Which lines in the recorded data below contain the string "відповідає"? Return every one of those lines, treating uppercase and lowercase as different.

[Recorded data]
= Beginning of Section =

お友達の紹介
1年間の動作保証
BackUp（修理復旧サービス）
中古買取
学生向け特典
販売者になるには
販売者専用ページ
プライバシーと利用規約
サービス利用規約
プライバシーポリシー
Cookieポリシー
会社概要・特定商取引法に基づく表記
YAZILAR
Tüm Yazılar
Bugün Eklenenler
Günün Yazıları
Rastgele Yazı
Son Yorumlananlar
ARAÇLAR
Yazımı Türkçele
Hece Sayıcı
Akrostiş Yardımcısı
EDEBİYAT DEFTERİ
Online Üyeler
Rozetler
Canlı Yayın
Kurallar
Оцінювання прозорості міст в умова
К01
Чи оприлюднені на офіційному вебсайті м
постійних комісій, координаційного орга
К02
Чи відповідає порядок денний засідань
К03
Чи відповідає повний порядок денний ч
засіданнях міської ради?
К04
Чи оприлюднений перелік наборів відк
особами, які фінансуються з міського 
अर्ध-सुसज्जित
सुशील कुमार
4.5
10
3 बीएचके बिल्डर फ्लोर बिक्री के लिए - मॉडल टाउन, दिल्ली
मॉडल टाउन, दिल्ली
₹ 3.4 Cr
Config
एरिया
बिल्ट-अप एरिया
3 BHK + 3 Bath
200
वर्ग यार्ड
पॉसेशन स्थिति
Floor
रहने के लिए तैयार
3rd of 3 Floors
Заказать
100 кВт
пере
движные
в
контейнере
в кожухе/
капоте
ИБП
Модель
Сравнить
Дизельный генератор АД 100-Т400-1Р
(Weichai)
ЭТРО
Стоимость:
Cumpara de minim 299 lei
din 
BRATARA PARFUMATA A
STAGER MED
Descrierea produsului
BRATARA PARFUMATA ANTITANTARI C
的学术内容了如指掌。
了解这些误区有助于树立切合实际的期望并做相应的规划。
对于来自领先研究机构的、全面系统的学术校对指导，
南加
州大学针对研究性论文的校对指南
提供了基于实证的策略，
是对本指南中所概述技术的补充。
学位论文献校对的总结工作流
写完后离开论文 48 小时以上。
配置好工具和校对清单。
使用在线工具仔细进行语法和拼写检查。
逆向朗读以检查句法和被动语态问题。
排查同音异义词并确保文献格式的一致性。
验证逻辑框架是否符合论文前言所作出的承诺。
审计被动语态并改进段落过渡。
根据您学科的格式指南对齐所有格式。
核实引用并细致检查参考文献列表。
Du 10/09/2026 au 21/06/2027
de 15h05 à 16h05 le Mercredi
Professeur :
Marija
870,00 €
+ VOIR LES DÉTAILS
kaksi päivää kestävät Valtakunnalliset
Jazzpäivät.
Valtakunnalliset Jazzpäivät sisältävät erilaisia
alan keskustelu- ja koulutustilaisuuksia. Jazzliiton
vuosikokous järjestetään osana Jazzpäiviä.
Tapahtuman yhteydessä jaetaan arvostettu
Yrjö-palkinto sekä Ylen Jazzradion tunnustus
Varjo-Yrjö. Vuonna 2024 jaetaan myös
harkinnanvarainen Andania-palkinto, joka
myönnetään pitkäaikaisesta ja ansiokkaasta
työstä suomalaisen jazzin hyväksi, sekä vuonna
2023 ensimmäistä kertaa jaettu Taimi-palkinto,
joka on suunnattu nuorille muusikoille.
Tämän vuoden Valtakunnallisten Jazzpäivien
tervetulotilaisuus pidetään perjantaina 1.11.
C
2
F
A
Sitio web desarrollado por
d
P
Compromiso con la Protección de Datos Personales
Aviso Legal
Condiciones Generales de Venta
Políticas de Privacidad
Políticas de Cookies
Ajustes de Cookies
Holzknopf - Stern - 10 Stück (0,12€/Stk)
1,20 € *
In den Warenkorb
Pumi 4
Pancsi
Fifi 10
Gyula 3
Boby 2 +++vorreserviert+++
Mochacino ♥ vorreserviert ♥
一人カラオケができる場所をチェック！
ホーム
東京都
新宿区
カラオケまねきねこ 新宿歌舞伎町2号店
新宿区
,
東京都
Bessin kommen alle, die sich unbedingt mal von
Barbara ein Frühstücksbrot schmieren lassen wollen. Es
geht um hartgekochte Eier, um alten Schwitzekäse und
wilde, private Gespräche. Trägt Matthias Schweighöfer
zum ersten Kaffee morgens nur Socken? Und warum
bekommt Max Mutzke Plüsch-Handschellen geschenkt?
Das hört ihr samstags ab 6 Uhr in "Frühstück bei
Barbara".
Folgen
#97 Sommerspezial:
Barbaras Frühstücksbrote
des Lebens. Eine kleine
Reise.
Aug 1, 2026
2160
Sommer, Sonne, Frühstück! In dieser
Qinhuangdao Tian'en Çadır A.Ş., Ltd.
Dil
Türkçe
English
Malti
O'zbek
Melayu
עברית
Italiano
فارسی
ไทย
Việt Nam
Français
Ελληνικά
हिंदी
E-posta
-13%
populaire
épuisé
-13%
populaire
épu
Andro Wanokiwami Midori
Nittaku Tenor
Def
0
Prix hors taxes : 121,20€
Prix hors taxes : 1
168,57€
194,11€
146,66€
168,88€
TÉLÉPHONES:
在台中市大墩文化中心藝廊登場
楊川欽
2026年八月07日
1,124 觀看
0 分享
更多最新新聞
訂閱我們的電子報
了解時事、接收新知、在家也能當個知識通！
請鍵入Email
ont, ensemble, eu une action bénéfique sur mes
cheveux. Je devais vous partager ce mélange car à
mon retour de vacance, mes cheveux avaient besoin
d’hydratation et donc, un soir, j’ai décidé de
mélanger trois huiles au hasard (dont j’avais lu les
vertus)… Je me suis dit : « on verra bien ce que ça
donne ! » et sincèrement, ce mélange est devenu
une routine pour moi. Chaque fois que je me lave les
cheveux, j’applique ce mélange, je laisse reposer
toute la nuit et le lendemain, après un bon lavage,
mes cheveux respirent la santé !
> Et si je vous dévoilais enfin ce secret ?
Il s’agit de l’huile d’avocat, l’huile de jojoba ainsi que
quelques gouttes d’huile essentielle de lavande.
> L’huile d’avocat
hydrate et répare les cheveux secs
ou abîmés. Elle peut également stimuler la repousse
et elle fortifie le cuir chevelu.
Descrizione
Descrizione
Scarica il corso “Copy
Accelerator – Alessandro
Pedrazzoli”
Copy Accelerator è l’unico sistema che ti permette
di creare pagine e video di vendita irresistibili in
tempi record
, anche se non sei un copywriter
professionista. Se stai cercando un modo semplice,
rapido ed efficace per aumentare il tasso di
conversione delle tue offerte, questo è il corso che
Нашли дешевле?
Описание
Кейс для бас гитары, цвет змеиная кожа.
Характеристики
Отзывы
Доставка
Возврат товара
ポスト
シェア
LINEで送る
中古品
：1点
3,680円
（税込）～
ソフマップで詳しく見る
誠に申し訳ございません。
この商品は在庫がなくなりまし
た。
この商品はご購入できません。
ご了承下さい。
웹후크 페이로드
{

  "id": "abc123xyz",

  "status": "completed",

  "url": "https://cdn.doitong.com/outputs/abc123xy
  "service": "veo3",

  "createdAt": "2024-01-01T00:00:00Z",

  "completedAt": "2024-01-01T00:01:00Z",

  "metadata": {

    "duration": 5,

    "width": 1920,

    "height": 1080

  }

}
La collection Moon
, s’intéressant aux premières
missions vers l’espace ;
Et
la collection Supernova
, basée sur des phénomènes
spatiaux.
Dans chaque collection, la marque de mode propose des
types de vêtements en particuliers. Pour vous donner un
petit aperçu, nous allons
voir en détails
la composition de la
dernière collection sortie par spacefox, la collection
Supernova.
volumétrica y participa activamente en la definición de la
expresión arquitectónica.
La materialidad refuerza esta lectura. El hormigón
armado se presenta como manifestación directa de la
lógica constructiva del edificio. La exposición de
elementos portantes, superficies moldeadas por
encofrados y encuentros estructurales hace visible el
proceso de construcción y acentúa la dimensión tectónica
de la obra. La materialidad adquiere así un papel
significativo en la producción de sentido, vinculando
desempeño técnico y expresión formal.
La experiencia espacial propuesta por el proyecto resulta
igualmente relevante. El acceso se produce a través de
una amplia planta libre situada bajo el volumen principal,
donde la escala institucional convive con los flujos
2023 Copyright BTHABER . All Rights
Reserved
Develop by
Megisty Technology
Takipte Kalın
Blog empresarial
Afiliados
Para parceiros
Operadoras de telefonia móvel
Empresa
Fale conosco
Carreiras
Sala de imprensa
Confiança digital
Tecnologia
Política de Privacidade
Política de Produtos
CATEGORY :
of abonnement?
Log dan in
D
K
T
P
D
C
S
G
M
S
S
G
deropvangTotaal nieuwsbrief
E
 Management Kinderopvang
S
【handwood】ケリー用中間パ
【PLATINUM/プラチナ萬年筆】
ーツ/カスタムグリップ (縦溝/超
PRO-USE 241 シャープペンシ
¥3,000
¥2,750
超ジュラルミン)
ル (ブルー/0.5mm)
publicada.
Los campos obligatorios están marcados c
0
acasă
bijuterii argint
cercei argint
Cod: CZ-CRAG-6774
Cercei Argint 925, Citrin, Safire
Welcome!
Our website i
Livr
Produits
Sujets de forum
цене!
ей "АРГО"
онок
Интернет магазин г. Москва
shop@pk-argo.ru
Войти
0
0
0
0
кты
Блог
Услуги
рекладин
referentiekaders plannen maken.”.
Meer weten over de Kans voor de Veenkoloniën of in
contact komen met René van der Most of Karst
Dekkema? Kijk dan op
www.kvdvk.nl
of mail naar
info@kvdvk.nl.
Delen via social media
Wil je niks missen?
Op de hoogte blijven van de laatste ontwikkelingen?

= End of Section =

◆ **EXERCISE ANSWER**:
Чи відповідає порядок денний засідань
Чи відповідає повний порядок денний ч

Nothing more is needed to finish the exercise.